> TRECHO DO TEXTO:
·····

★★★★★ Crítica: Rita Lee Outra Autobiografia prova que a artista foi genial do início ao fim
Por MIGUEL ARCANJO PRADO
@miguel.arcanjo
Rita Lee foi genial do início ao fim. O que não poderia ser diferente em se tratando da mais importante compositora da música brasileira e primeira grande artista pop que o Brasil teve, a nossa rainha do rock, do pop, da música. Mulher libertária e corajosa que abriu caminhos para tantas outras e jamais aceitou ficar na caixinha de bonecas do sistema patriarcal.
A genialidade de Rita sobreviveu ao diagnóstico de câncer e às múltiplas sessões de quimio. Mesmo pesando menos de 40 quilos, seu cérebro permaneceu aguçado, lúcido e propositivo como só os gênios conseguem diante de tamanha provação física.
Isso fica evidente a quem devora (porque é impossível ler de outro jeito) seu derradeiro livro Ria Lee: Outra Autobiografia, que veio a se somar à Rita Lee: Uma Autobiografia, de 2016, ambas editadas com todo amor e esmero do mundo por Guilherme Samora, seu editor, filho do coração, afilhado, amigo, fã e maior especialista na vida Lee que nós temos, lançado pela Globo Livros na data que ela escolheu: 22 de maio, Dia de Santa Rita.
Recebi o livro em casa, nesta segunda, exatamente duas semanas após a morte de Rita Lee. Ainda estamos todos órfãos dela, chorando desamparados como seu namorado de meio século Roberto de Carvalho, na comovente entrevista que concedeu a Renata Ciribelli no Fantástico, um dia após seu velório no Planetário do Ibirapuera, ao qual fiz questão de comparecer na condição de apenas mais um fã, fazendo volume naquela fila que entoava as músicas de Rita como homenagem maior em sua despedida.
Diante de todas essas emoções, abrir a caixa com o livro de Rita Lee e ver sua carinha na capa, em foto de Guilherme Samora pintada por ela mesma, foi altamente comovedor. Ver as cartas de tarô costumizadas com seu rosto e sua vida, ao lado da caneca com sua cara e frase de fina ironia impressa, mexeu muito comigo.
Porque, assim como qualquer brasileiro inteligente que se preze, eu me apaixonei pela verdade de Rita Lee desde que estava na barriga da minha mãe e ela ouvia Lança Perfume sem parar na vitrola no começo daqueles anos 1980. E ainda tive a sorte de ser jornalista e poder entrevistá-la uma inesquecível vez, quando ela lançou o DVD Rita Lee: Multishow ao Vivo, quando ela foi absolutamente elegante e generosa comigo, então um jovem repórter, naqueles já distantes tempos nos quais repórter de jornal não tirava foto com os entrevistados. Ficou no coração e na memória aquele encontro. Também me veio à memória seu últimmo show, o de despedida dos palcos, no abarrotado Teatro Bradesco, em São Paulo, no qual todos os fãs saímos aos prantos.

·····

> TAREFA:
Responda com base na crítica acima:
(a) Em que data o livro foi lançado pela Globo Livros?
(b) Em que local ocorreu o velório de Rita Lee?
(c) Onde aconteceu o último show de Rita Lee, o de despedida dos palcos?

Entradas do conjunto de dados
·····

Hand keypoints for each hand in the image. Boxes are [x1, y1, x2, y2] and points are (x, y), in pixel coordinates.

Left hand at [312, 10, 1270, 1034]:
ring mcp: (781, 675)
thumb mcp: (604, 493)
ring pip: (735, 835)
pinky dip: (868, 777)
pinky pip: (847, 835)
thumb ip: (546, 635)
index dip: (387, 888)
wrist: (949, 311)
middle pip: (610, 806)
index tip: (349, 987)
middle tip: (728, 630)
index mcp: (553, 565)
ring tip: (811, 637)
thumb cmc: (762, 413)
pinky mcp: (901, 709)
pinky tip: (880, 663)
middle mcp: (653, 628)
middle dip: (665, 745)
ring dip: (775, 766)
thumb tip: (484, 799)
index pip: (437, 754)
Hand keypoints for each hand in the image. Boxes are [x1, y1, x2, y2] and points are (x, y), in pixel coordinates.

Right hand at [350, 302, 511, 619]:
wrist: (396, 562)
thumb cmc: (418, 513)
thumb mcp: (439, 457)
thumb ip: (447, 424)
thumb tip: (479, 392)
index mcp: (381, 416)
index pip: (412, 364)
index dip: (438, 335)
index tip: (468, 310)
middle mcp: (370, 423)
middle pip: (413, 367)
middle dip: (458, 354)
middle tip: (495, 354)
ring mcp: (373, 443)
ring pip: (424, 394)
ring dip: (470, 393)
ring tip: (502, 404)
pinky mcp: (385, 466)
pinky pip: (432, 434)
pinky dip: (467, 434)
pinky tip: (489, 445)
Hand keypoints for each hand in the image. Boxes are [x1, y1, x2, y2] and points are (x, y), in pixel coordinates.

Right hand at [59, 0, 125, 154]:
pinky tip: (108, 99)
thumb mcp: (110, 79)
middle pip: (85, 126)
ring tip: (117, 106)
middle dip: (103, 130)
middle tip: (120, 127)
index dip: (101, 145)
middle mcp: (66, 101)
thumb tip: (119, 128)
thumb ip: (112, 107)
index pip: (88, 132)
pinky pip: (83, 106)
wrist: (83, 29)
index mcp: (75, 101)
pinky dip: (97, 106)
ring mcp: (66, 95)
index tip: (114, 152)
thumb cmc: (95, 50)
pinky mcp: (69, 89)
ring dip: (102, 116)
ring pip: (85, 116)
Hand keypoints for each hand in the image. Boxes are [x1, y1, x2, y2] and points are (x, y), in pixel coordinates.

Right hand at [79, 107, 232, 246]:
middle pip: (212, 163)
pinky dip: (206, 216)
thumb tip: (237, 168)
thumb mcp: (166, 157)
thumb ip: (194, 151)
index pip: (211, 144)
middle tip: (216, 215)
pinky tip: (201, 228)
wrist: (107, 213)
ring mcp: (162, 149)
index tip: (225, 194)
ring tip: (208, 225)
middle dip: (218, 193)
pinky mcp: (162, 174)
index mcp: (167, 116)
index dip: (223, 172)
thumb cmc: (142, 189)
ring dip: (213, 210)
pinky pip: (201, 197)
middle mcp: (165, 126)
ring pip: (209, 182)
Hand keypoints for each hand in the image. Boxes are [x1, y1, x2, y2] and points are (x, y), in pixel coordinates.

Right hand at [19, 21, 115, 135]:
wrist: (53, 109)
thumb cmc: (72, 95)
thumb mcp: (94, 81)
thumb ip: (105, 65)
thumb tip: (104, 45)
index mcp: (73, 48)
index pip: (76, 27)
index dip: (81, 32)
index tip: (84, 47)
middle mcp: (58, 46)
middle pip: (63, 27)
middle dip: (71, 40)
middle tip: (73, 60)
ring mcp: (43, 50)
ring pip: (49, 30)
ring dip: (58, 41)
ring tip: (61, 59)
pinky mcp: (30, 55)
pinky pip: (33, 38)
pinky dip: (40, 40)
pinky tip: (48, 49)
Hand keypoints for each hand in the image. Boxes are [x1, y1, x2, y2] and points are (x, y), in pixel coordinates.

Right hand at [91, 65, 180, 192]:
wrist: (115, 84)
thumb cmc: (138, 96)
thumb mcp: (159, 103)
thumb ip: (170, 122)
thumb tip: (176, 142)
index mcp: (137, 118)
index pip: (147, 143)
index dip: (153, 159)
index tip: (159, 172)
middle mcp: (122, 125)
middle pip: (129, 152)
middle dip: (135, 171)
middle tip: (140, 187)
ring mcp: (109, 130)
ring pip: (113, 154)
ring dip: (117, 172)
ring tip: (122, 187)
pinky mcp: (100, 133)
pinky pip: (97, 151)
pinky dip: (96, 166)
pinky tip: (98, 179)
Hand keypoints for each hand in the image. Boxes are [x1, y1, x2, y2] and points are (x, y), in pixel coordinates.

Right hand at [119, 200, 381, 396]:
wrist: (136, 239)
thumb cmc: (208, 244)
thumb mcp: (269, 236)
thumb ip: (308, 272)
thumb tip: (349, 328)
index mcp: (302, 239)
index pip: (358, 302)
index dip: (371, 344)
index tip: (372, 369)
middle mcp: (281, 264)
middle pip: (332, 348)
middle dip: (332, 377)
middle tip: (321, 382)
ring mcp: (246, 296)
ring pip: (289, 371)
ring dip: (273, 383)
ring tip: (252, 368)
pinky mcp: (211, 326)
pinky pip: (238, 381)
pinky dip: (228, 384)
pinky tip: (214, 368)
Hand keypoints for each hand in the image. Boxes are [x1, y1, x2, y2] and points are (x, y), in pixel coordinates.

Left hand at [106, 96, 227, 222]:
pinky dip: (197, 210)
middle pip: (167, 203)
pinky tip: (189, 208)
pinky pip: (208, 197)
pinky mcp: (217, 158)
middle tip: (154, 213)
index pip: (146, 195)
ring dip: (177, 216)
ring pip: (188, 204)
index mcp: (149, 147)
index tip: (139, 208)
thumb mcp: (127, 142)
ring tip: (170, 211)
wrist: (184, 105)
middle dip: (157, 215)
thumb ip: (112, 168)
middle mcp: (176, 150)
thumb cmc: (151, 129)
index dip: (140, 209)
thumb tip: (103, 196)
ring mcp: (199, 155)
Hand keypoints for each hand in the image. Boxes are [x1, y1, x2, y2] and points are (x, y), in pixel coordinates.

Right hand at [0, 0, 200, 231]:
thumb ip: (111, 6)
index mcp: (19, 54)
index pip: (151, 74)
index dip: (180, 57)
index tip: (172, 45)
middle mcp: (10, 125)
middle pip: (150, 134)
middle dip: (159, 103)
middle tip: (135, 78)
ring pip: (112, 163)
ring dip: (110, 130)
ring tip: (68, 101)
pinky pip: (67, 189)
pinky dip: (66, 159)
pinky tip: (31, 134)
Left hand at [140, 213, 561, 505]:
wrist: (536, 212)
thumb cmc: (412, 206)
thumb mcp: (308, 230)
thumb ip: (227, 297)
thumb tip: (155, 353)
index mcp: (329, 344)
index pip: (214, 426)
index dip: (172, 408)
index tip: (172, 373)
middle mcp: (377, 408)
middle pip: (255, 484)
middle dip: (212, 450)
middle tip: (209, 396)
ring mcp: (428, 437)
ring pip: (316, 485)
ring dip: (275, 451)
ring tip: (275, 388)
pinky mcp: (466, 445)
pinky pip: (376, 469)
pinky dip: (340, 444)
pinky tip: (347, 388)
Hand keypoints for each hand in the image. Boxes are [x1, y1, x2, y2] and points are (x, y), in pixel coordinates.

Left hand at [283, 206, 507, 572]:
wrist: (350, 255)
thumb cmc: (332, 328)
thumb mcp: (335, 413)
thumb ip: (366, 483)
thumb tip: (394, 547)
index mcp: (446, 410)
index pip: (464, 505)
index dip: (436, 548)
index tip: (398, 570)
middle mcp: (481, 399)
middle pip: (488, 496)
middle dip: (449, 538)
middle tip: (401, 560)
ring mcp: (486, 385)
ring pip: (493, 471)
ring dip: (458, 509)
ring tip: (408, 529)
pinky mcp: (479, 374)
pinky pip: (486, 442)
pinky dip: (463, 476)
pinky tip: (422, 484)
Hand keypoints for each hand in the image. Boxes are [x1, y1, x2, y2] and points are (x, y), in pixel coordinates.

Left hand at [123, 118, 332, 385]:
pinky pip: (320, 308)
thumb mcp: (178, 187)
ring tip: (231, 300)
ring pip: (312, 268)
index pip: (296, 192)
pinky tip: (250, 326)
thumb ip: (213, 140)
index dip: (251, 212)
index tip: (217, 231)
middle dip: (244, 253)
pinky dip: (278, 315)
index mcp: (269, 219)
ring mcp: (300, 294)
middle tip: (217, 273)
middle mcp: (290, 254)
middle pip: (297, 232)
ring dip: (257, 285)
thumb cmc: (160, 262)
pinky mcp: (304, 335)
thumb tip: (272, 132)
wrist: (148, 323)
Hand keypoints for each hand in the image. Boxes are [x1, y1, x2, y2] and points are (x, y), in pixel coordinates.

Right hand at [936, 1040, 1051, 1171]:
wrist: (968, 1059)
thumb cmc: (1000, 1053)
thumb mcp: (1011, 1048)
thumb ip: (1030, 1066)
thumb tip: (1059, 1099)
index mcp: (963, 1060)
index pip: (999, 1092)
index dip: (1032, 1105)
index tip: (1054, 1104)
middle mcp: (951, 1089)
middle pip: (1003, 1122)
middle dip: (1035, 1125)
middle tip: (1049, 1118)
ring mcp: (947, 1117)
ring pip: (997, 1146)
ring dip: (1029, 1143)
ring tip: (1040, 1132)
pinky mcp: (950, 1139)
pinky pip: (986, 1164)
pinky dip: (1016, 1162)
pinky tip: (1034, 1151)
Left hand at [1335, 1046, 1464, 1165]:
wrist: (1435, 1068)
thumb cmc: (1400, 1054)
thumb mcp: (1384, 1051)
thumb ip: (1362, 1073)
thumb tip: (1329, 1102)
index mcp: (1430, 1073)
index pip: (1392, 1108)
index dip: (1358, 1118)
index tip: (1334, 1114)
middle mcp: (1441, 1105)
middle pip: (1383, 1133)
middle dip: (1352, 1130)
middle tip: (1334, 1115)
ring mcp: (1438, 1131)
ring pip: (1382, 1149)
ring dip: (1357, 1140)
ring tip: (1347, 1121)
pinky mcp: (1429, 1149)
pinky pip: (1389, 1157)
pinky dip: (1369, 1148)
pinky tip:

·····

> RESPOSTA DA TAREFA:
(a) Em 22 de maio, Dia de Santa Rita, data escolhida por ela.
(b) No Planetário do Ibirapuera.
(c) No Teatro Bradesco, em São Paulo.